=== WHAT IS REQUIRED ===
Here the job is to print all of the entries below verbatim and leave out any picture.
-=-=-
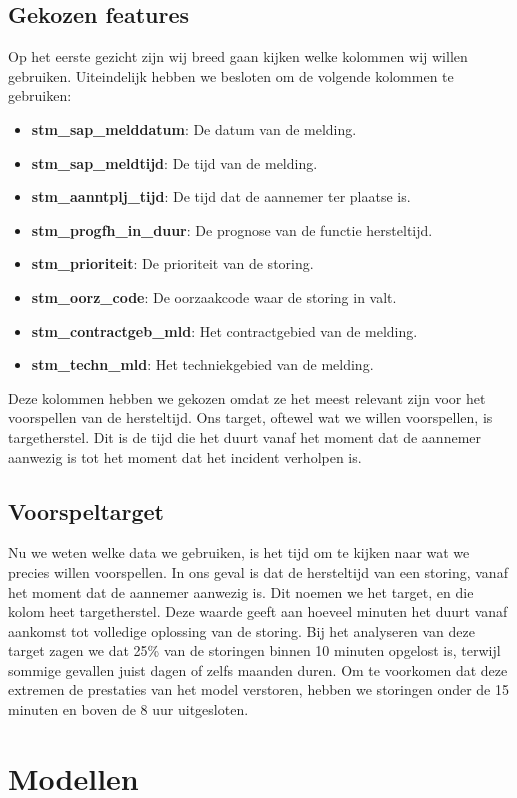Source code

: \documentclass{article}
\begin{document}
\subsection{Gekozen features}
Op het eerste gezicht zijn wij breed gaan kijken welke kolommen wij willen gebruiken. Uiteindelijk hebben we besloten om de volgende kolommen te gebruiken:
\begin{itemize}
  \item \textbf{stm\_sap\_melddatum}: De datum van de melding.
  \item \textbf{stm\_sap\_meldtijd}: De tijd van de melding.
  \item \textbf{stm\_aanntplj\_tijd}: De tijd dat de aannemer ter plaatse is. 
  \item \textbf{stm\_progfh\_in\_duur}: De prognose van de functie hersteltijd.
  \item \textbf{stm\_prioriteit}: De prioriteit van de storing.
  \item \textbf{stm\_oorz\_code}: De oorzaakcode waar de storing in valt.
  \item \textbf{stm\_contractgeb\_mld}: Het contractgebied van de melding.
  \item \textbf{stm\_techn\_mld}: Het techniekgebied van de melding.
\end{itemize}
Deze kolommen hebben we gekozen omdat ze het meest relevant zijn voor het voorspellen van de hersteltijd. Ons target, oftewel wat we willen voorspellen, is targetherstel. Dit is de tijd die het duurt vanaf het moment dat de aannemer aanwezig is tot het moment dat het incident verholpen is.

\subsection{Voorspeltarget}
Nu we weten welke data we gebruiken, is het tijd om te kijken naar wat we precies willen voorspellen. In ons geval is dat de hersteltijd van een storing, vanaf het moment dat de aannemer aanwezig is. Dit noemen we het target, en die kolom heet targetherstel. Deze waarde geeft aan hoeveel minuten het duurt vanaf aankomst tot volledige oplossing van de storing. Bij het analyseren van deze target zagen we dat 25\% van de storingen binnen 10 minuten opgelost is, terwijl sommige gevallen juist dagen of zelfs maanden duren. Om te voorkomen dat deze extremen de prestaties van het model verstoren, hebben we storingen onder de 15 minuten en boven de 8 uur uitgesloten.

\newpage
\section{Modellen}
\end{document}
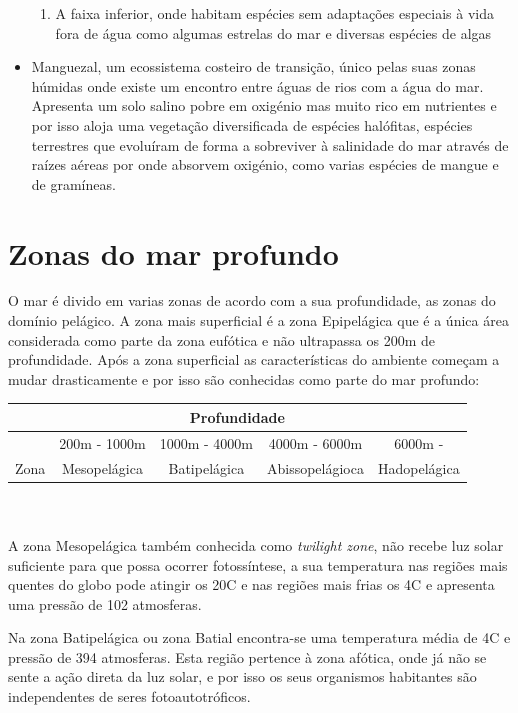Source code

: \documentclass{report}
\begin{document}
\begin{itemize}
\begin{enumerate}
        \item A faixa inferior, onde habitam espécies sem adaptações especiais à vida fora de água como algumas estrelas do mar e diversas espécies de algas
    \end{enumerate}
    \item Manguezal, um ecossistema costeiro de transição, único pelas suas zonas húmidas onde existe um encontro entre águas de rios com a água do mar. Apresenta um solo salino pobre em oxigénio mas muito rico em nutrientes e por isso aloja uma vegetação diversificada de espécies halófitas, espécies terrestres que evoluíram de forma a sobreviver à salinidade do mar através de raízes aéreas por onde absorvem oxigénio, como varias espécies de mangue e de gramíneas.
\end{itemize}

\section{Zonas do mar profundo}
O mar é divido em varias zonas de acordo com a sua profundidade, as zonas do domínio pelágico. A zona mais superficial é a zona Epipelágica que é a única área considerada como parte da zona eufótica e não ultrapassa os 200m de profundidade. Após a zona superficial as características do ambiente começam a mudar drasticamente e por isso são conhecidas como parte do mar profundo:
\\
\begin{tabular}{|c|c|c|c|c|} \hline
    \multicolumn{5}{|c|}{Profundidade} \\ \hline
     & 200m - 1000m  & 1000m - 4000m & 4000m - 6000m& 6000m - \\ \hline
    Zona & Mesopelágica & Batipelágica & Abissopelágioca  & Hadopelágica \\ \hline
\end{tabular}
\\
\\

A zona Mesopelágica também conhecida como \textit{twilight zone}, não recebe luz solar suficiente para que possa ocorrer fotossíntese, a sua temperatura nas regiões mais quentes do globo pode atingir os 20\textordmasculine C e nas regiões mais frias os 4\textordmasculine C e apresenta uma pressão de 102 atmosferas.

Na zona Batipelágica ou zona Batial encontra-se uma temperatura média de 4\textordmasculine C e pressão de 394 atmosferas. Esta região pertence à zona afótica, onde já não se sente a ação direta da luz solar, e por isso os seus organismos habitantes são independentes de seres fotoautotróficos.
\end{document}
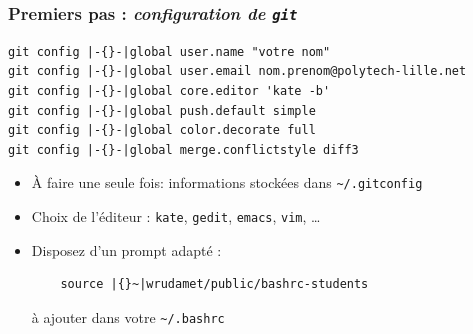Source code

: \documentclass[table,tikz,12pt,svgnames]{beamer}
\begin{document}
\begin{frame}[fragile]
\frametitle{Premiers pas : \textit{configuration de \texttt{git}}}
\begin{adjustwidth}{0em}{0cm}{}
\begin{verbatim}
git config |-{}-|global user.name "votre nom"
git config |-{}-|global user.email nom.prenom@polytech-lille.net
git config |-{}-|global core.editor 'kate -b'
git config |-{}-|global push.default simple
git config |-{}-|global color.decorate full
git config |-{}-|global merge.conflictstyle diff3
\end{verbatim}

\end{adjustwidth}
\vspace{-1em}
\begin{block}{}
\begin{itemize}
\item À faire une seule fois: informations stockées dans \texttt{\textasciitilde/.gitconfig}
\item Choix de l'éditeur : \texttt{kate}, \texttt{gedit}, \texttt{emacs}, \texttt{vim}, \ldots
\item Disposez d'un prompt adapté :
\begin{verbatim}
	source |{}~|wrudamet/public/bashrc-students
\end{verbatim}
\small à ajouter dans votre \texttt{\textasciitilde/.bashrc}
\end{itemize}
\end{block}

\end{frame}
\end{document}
-=-=-
=== EXERCISE ANSWER ===
Source code

: \documentclass{article}
\begin{document}
\subsection{Gekozen features}
Op het eerste gezicht zijn wij breed gaan kijken welke kolommen wij willen gebruiken. Uiteindelijk hebben we besloten om de volgende kolommen te gebruiken:
\begin{itemize}
  \item \textbf{stm\_sap\_melddatum}: De datum van de melding.
  \item \textbf{stm\_sap\_meldtijd}: De tijd van de melding.
  \item \textbf{stm\_aanntplj\_tijd}: De tijd dat de aannemer ter plaatse is. 
  \item \textbf{stm\_progfh\_in\_duur}: De prognose van de functie hersteltijd.
  \item \textbf{stm\_prioriteit}: De prioriteit van de storing.
  \item \textbf{stm\_oorz\_code}: De oorzaakcode waar de storing in valt.
  \item \textbf{stm\_contractgeb\_mld}: Het contractgebied van de melding.
  \item \textbf{stm\_techn\_mld}: Het techniekgebied van de melding.
\end{itemize}
Deze kolommen hebben we gekozen omdat ze het meest relevant zijn voor het voorspellen van de hersteltijd. Ons target, oftewel wat we willen voorspellen, is targetherstel. Dit is de tijd die het duurt vanaf het moment dat de aannemer aanwezig is tot het moment dat het incident verholpen is.

\subsection{Voorspeltarget}
Nu we weten welke data we gebruiken, is het tijd om te kijken naar wat we precies willen voorspellen. In ons geval is dat de hersteltijd van een storing, vanaf het moment dat de aannemer aanwezig is. Dit noemen we het target, en die kolom heet targetherstel. Deze waarde geeft aan hoeveel minuten het duurt vanaf aankomst tot volledige oplossing van de storing. Bij het analyseren van deze target zagen we dat 25\% van de storingen binnen 10 minuten opgelost is, terwijl sommige gevallen juist dagen of zelfs maanden duren. Om te voorkomen dat deze extremen de prestaties van het model verstoren, hebben we storingen onder de 15 minuten en boven de 8 uur uitgesloten.

\newpage
\section{Modellen}
\end{document}
Source code

: \documentclass{report}
\begin{document}
\begin{itemize}
\begin{enumerate}
        \item A faixa inferior, onde habitam espécies sem adaptações especiais à vida fora de água como algumas estrelas do mar e diversas espécies de algas
    \end{enumerate}
    \item Manguezal, um ecossistema costeiro de transição, único pelas suas zonas húmidas onde existe um encontro entre águas de rios com a água do mar. Apresenta um solo salino pobre em oxigénio mas muito rico em nutrientes e por isso aloja uma vegetação diversificada de espécies halófitas, espécies terrestres que evoluíram de forma a sobreviver à salinidade do mar através de raízes aéreas por onde absorvem oxigénio, como varias espécies de mangue e de gramíneas.
\end{itemize}

\section{Zonas do mar profundo}
O mar é divido em varias zonas de acordo com a sua profundidade, as zonas do domínio pelágico. A zona mais superficial é a zona Epipelágica que é a única área considerada como parte da zona eufótica e não ultrapassa os 200m de profundidade. Após a zona superficial as características do ambiente começam a mudar drasticamente e por isso são conhecidas como parte do mar profundo:
\\
\begin{tabular}{|c|c|c|c|c|} \hline
    \multicolumn{5}{|c|}{Profundidade} \\ \hline
     & 200m - 1000m  & 1000m - 4000m & 4000m - 6000m& 6000m - \\ \hline
    Zona & Mesopelágica & Batipelágica & Abissopelágioca  & Hadopelágica \\ \hline
\end{tabular}
\\
\\

A zona Mesopelágica também conhecida como \textit{twilight zone}, não recebe luz solar suficiente para que possa ocorrer fotossíntese, a sua temperatura nas regiões mais quentes do globo pode atingir os 20\textordmasculine C e nas regiões mais frias os 4\textordmasculine C e apresenta uma pressão de 102 atmosferas.

Na zona Batipelágica ou zona Batial encontra-se uma temperatura média de 4\textordmasculine C e pressão de 394 atmosferas. Esta região pertence à zona afótica, onde já não se sente a ação direta da luz solar, e por isso os seus organismos habitantes são independentes de seres fotoautotróficos.
\end{document}
Source code

: \documentclass[table,tikz,12pt,svgnames]{beamer}
\begin{document}
\begin{frame}[fragile]
\frametitle{Premiers pas : \textit{configuration de \texttt{git}}}
\begin{adjustwidth}{0em}{0cm}{}
\begin{verbatim}
git config |-{}-|global user.name "votre nom"
git config |-{}-|global user.email nom.prenom@polytech-lille.net
git config |-{}-|global core.editor 'kate -b'
git config |-{}-|global push.default simple
git config |-{}-|global color.decorate full
git config |-{}-|global merge.conflictstyle diff3
\end{verbatim}

\end{adjustwidth}
\vspace{-1em}
\begin{block}{}
\begin{itemize}
\item À faire une seule fois: informations stockées dans \texttt{\textasciitilde/.gitconfig}
\item Choix de l'éditeur : \texttt{kate}, \texttt{gedit}, \texttt{emacs}, \texttt{vim}, \ldots
\item Disposez d'un prompt adapté :
\begin{verbatim}
	source |{}~|wrudamet/public/bashrc-students
\end{verbatim}
\small à ajouter dans votre \texttt{\textasciitilde/.bashrc}
\end{itemize}
\end{block}

\end{frame}
\end{document}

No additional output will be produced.